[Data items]

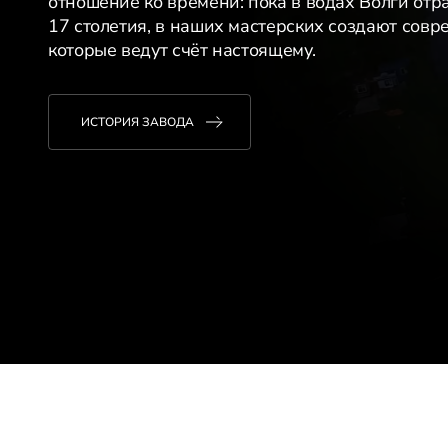
отношение ко времени: пока в водах Волги отр
17 столетия, в наших мастерских создают сов
которые ведут счёт настоящему.
ИСТОРИЯ ЗАВОДА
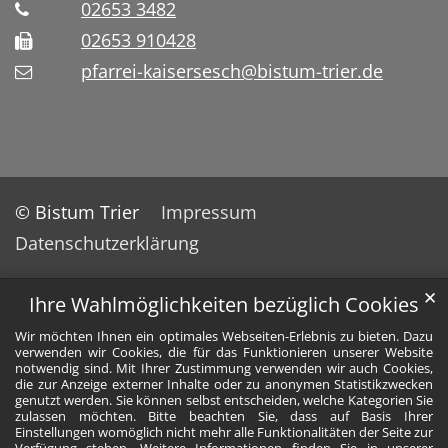
02653 3482
02653 910428
pfarrei-kaisersesch@bistum-trier.de
© Bistum Trier
Impressum
Datenschutzerklärung
✕
Ihre Wahlmöglichkeiten bezüglich Cookies
Wir möchten Ihnen ein optimales Webseiten-Erlebnis zu bieten. Dazu
verwenden wir Cookies, die für das Funktionieren unserer Website
notwendig sind. Mit Ihrer Zustimmung verwenden wir auch Cookies,
die zur Anzeige externer Inhalte oder zu anonymen Statistikzwecken
genutzt werden. Sie können selbst entscheiden, welche Kategorien Sie
zulassen möchten. Bitte beachten Sie, dass auf Basis Ihrer
Einstellungen womöglich nicht mehr alle Funktionalitäten der Seite zur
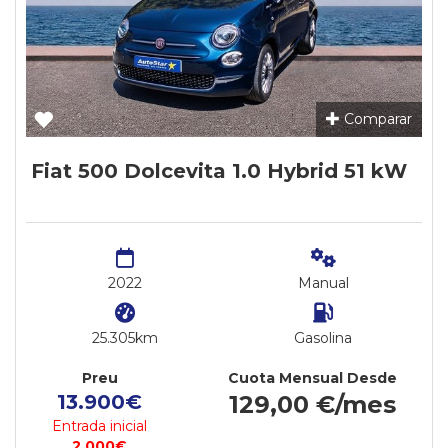
Comparar
Fiat 500 Dolcevita 1.0 Hybrid 51 kW
2022
Manual
25.305km
Gasolina
Preu
Cuota Mensual Desde
13.900€
129,00 €/mes
Entrada inicial
2.000€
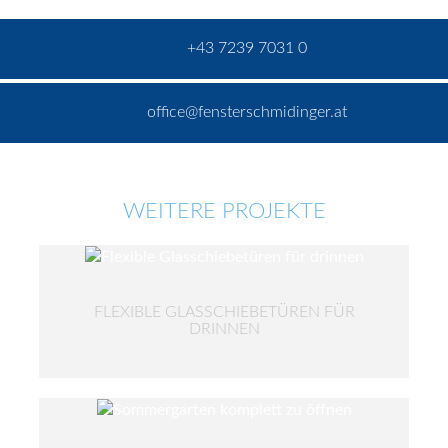
+43 7239 7031 0
office@fensterschmidinger.at
WEITERE PROJEKTE
FLEXIBLE GLASSCHIEBETÜREN FÜR
DRINNEN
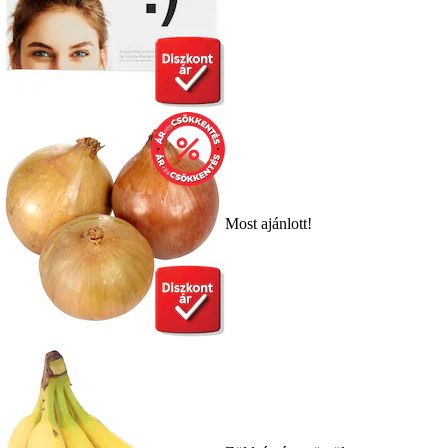
Most ajánlott!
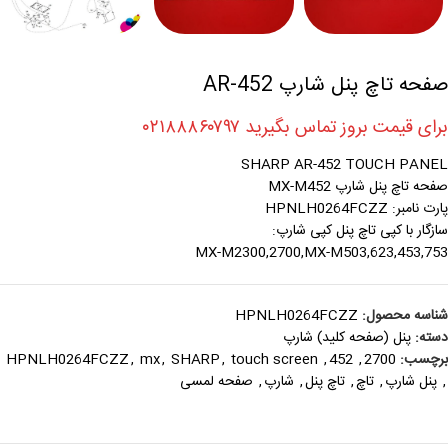
صفحه تاچ پنل شارپ AR-452
برای قیمت بروز تماس بگیرید ۰۲۱۸۸۸۶۰۷۹۷
SHARP AR-452 TOUCH PANEL
صفحه تاچ پنل شارپ MX-M452
پارت نامبر: HPNLH0264FCZZ
سازگار با کپی تاچ پنل کپی شارپ:
MX-M2300,2700,MX-M503,623,453,753
شناسه محصول:
HPNLH0264FCZZ
دسته:
پنل (صفحه کليد) شارپ
برچسب:
2700
,
452
,
touch screen
,
SHARP
,
mx
,
HPNLH0264FCZZ
,
پنل شارپ
,
تاچ
,
تاچ پنل
,
شارپ
,
صفحه لمسی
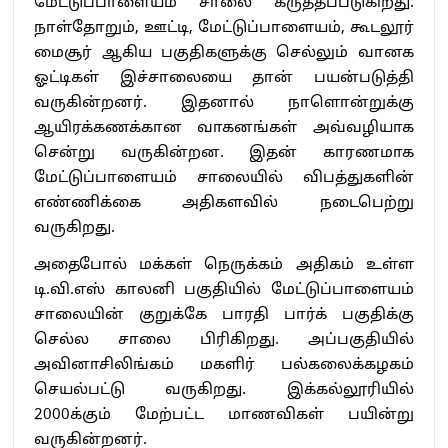
மேட்டுப்பாளையம் சாலை கருத்தப்படுகிறது.
நாள்தோறும், ஊட்டி, மேட்டுப்பாளையம், கூடலூர்
மைசூர் ஆகிய பகுதிகளுக்கு செல்லும் வானக
ஓட்டிகள் இச்சாலையை தான் பயன்படுத்தி
வருகின்றனர். இதனால் நாளொன்றுக்கு
ஆயிரக்கணக்கான வாகனங்கள் அவ்வழியாக
சென்று வருகின்றன. இதன் காரணமாக
மேட்டுப்பாளையம் சாலையில் விபத்துகளின்
எண்ணிக்கை அதிகளவில் நடைபெற்று
வருகிறது.
அதைபோல் மக்கள் நெருக்கம் அதிகம் உள்ள
டி.வி.எஸ் காலனி பகுதியில் மேட்டுப்பாளையம்
சாலையின் குறுக்கே பாரதி பார்க் பகுதிக்கு
செல்ல சாலை பிரிகிறது. அப்பகுதியில்
அவினாசிலிங்கம் மகளிர் பல்கலைக்கழகம்
செயல்பட்டு வருகிறது. இக்கல்லூரியில்
2000க்கும் மேற்பட்ட மாணவிகள் பயின்று
வருகின்றனர்.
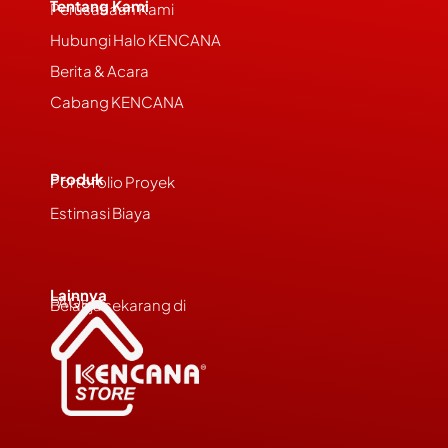
Tentang Kami
Perusahaan Kami
Hubungi Halo KENCANA
Berita & Acara
Cabang KENCANA
Produk
Portofolio Proyek
Estimasi Biaya
Lainnya
FAQs
Belanja sekarang di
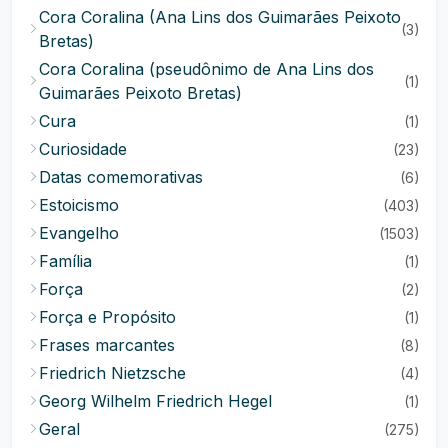
Cora Coralina (Ana Lins dos Guimarães Peixoto
(3)
Bretas)
Cora Coralina (pseudônimo de Ana Lins dos
(1)
Guimarães Peixoto Bretas)
Cura
(1)
Curiosidade
(23)
Datas comemorativas
(6)
Estoicismo
(403)
Evangelho
(1503)
Família
(1)
Força
(2)
Força e Propósito
(1)
Frases marcantes
(8)
Friedrich Nietzsche
(4)
Georg Wilhelm Friedrich Hegel
(1)
Geral
(275)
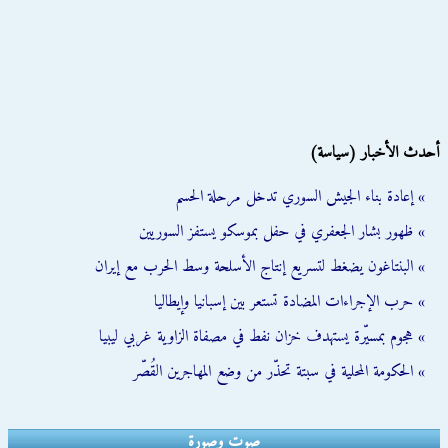
أحدث الأخبار (سياسة)
» إعادة بناء الجيش السوري تدخل مرحلة الحسم
» ظهور بشار الجعفري في حفل بموسكو يستفز السوريين
» البنتاغون يضغط لتسريع إنتاج الأسلحة وسط الحرب مع إيران
» حرب الإجراءات المضادة تستعر بين إسبانيا وإيطاليا
» هجوم بمسيّرة يستهدف خزان نفط في مصفاة الزاوية غربي ليبيا
» الحكومة المحلية في سبتة تحذّر من وضع المهاجرين القُصّر
صوت وصورة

◆ **WHAT YOU HAVE TO DO**
Figure out the number of lines above in which the string "شارپ" appears. Only the number should be given.

◆ **TASK OUTPUT**
6